Well, let's say that the ball and I orbit around our common centre of gravity. We constantly accelerate then and gain energy for that from ourselves as we lose energy in another direction.

However, since we move around each other in a circular motion we can't detect (I think) that either of us moves.

However, if we move in an ellipsoid motion around each other, then the distance is not fixed and we can observe that we move.

So yes, with empty space, and only you and a ball, a configuration is possible were we can perceive that we both move. But of course, that was already true as the ball could simply move parallel to you and faster than you.
 
  • #7
Agreed, agreed, agreed.

imiyakawa said:
I was also saying that if you and the ball existed in empty spacetime, and ONE of you were changing directions, you would know, as you would be able to detect inertia. (That ISN'T the example in the OP, but I thought I'd state it anyway).

This is so wrong, please ignore. Reason: it assumes more parties than (A) absolute space (B) ball (C) person.

ALTHOUGH, it can be said that either [or a combination of] (B) and/or (C) are moving. It is, in principle, calculable, if you replace either (B) or (C) with a machine that measures its own mass. BUT, if these two parties were spinning for all infinite, this feat would be impossible as the machine would have no pre-spinning mass to refer to.

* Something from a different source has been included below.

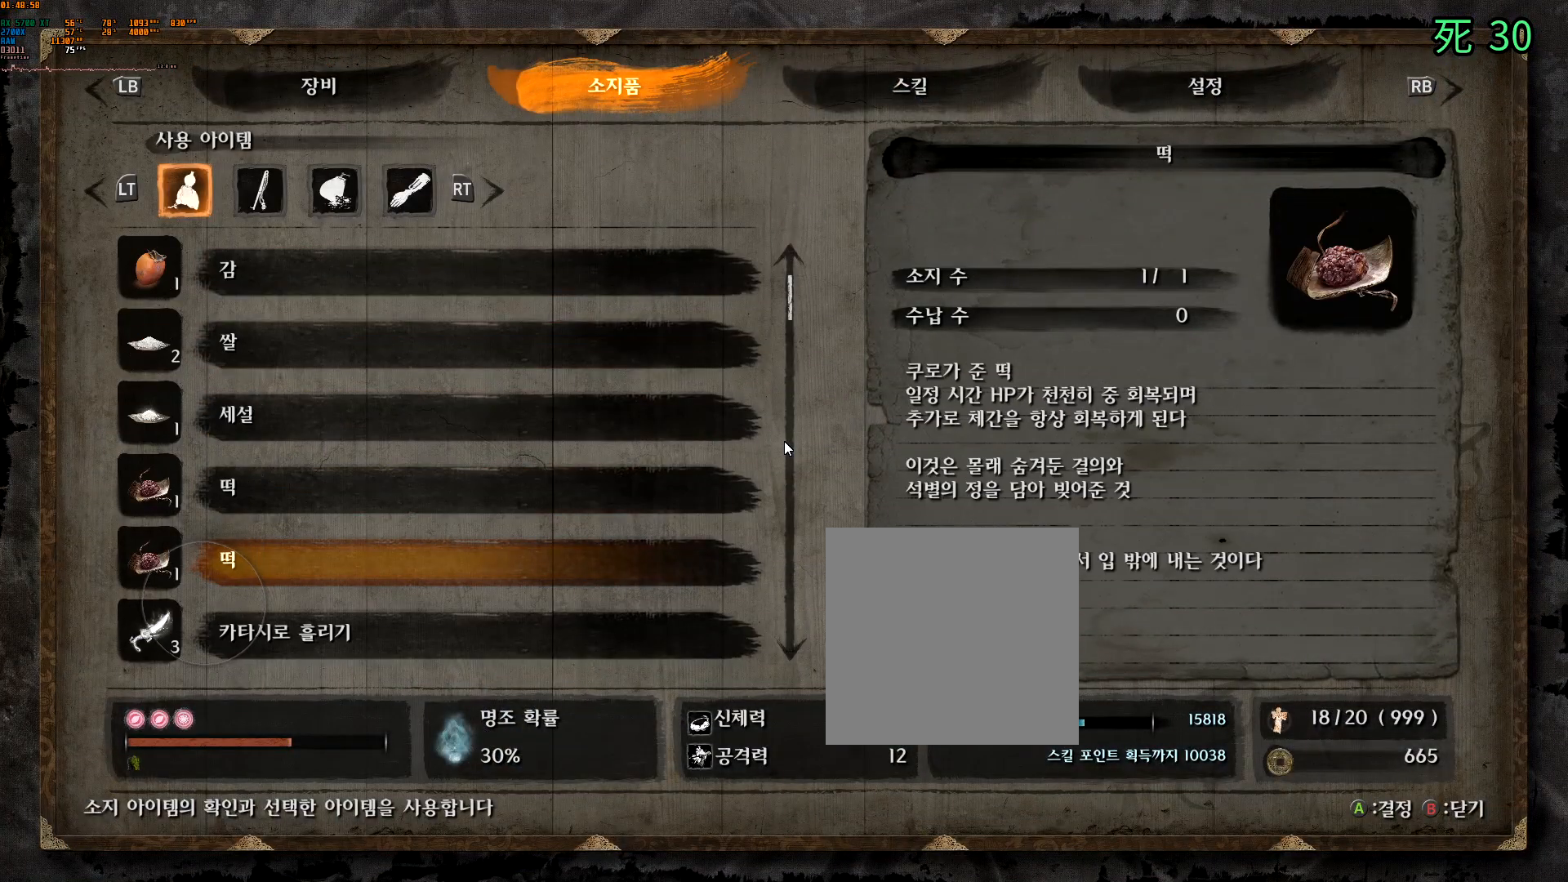
{"dt_ms": 500, "buttons": ["DPAD_DOWN"], "left_stick": "center"}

(As you said, the act of spinning over being motionless adds energy and thus mass to the object.)
 
  • #8
if its just you and a ball the ball appears to be moving left or right, more than likely your both moving. you said small sphere so I am assuming it has less mass than you, the fact that if either one is moving makes you find a comin center of mass which will make the other one move, even if its slightly, but if u c the ball and its too far away to have any gravatational influence on you, there's no way to tell whos actually the one moving. speed would be hard to find 2 considering its just 2 objects in total blackness
 
  • #9
billiam93 said:
How can I be sure if there is nothing else in relation to that object to judge its movement or even my own movement?

You can't.

This principle is called relativity. It's been around since Galileo. You can only describe an object's motion in relation to yourself. Things you see as being "at rest" could in fact be moving relative to someone else. Things you see as being "in motion" could be seen as at rest to someone else. Neither party is correct. Two people talking about an object in space will not agree on its motion unless they account for the other person's motion relative to (themself) as well.

But space has no 'location' as far as I know, matter inside space has, but there's no way to identify the location of a 'piece of space', that I know of, so it doesn't really strike me, how can a wormhole then be anchored to some piece?

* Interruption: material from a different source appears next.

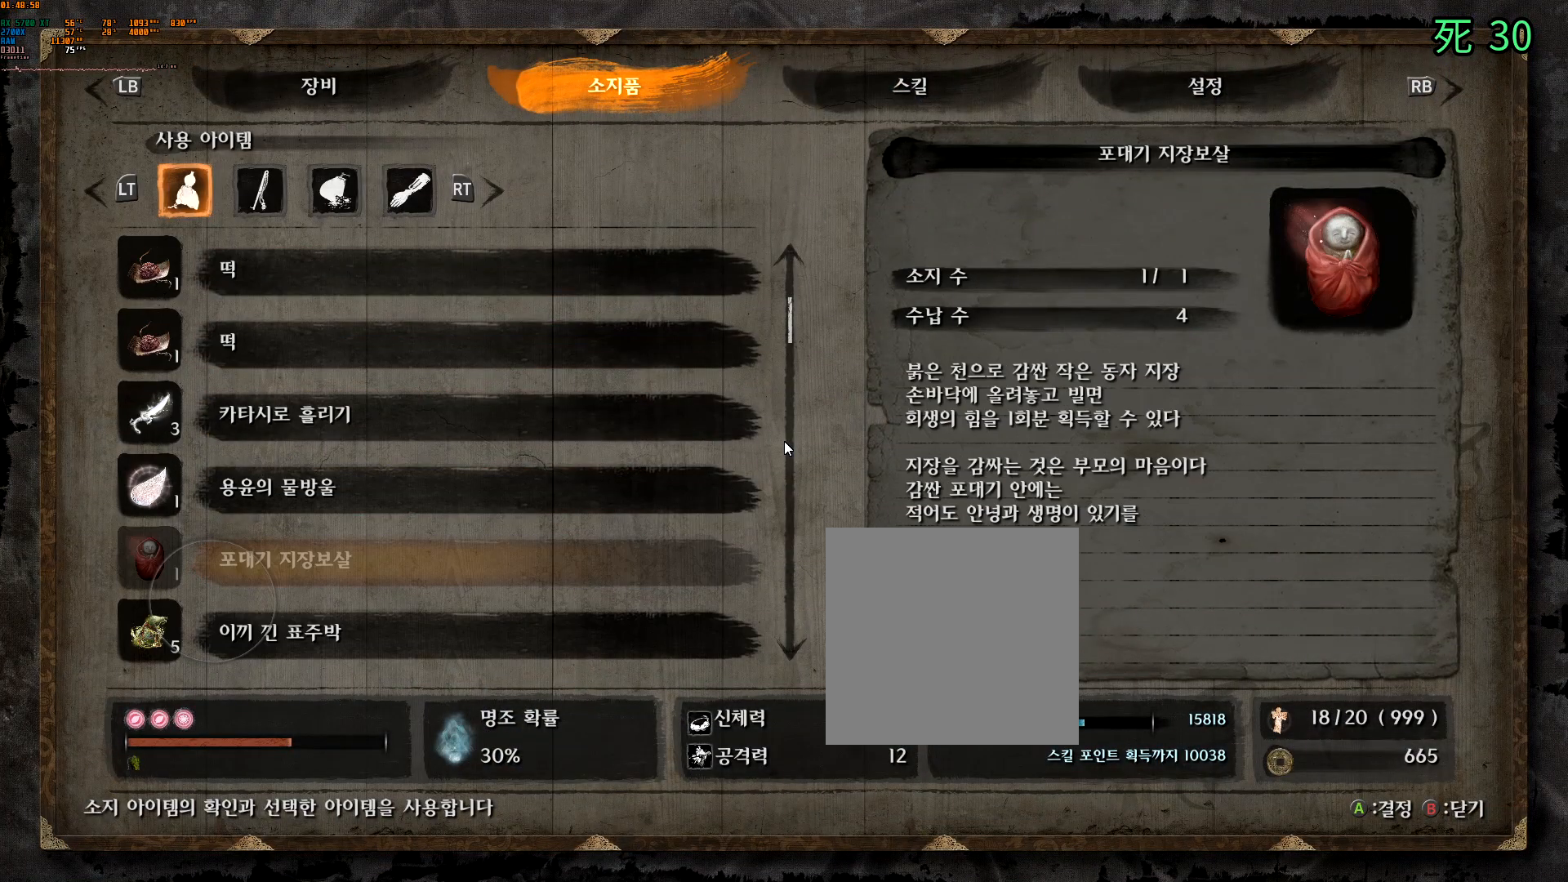
{"dt_ms": 500, "buttons": [], "left_stick": "center", "events": [[300, "DPAD_DOWN", "up"]]}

There ARE ways of identifying a piece of space. You just point at it. You can label points in space as long as you pick a frame first. Once you've done that, you simply draw up a map and draw a circle around your wormhole. There is nothing that prevents you from doing this.

What you need to consider is who you share your map with. If your friend is in a different frame (they are in motion relative to you), they can still figure out where the wormhole is by taking your map and your frame into consideration.

The harder part to do is determine what counts as the wormhole. The wormhole is not an object in space. It's not even a mass-less object like a photon. But it's position is encoded in the gravitational field defined on it.
 
  • #10
billiam93 said:
If I am in a void, and I perceive a small sphere some distance away from me, and it appears to be moving from left to right, is it really moving or could I be rotating to the left?
You can determine if you are rotating or not by using a gyroscope or a ring interferometer. Rotation is not relative in this sense, since it is non-inertial.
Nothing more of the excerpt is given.